VIENNA, Austria -- What do you get when you mix a forward-thinking Austrian design studio, a cutting-edge artist and a high-tech lighting company with a classic coin-op concept? You get the Thermobooth, a top-to-bottom rethinking of the classic photobooth.
The brainchild of Talia Radford and her Viennese-based taliaYstudio (sic), the new photobooth represents a concept collaboration by taliaYstudio and artist Jonas Bohatsch with innovative lighting by multinational company Osram Opto Semiconductors GmbH (Regensburg, Germany).
Outwardly the concept is simple. Radford reimagined the photobooth concept, eliminating the usual enclosure and replacing it with a display similar to a stage, which Bohatsch designed. This display, in front of which the photobooth patrons pose, is formed of an array of mirrored surfaces incorporating high-tech OLED (Organic Light-Emitting Diodes). This array serves both as a posing aid and as a photoflash delivering soft illumination.
OLEDs can be fabricated as very thin, lightweight illuminating panels delivering non-glare lighting with low power consumption; these panels can be formed into nearly any shape across a wide range of sizes. And, ideally for photobooth use, an OLED panel may be designed to alternate between transparency and reflectivity. In Bohatsch's OLED display, the lighting thus doubles as part of the design element. The mirrors, an array of discs supported on slender pedestals, turn from mirrors to flashlamps and back to mirrors in an instant.
The photobooth's design also breaks new ground in shutter release design. It has neither a pushbutton nor a touchscreen for tripping the camera and flash.
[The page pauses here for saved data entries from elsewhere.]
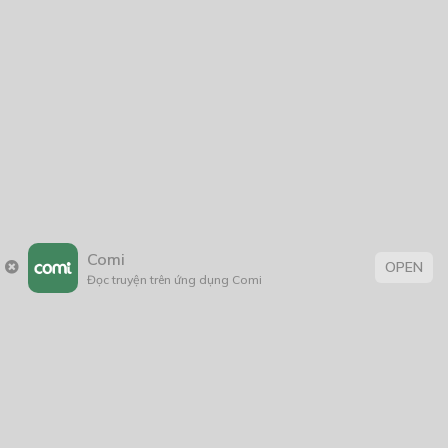
2025
2024
2023
2022
2021
2020
2019
2018
2017
2016
2014
2011
2005
1/11/2020
Comi
OPEN
Đọc truyện trên ứng dụng Comi
Trang chủ
Về chúng tôi
Điều khoản sử dụng
Hỏi & Đáp
Liên hệ
COMI © 2024 Comicola - Nền tảng truyện tranh bản quyền duy nhất tại
Việt Nam.
Cơ quan chủ quản: Công ty Cổ phần Comicola
Giấy xác nhận Đăng ký hoạt động phát hành Xuất bản phẩm điện tử số
2700/XN-CXBIPH do Cục Xuất bản, In và Phát hành cấp ngày 01/06/2022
Instead there are two metal plates set into the floor of the booth. Customers remove their shoes and stand on these plates. Once in position, the camera is activated when the patrons close a circuit by touching each other.
This switching is accomplished by a low-cost off-the-shelf MaKey MaKey system from JoyLabz. Designed by MIT student Jay Silver, MaKey MaKey has gained fame and built a devoted hobbyist following by turning any conductive material into a switch. With the Thermobooth, the subjects are the switch contacts, closed by a simple touch.
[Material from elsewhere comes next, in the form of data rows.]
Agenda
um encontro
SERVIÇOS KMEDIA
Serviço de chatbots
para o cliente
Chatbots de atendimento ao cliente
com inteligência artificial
The touch that activates the Thermobooth's camera can be anything from a kiss or caress to a handshake or a high-five. However they choose to touch one another, the camera captures the moment and delivers the image as "a glorious lo-fi instant" picture turned out by an onboard thermal printer.
"Yes, it takes a picture when you touch each other!" said a spokesperson for the taliaYstudio. "We are opening a stage for playfulness and the unexpected."
Although the Thermobooth is not currently available for commercial use, it did garner rave reviews at Vienna Design Week 2013 (Sept. 26-Oct.5) by demonstrating a unique redesign of a familiar product. Whether the system has potential on the market as a coin-op and/or event-imaging system remains to be seen. In any event, the Thermobooth opens a window into the possibilities afforded by advanced technology, collaboration and reimagining the ordinary.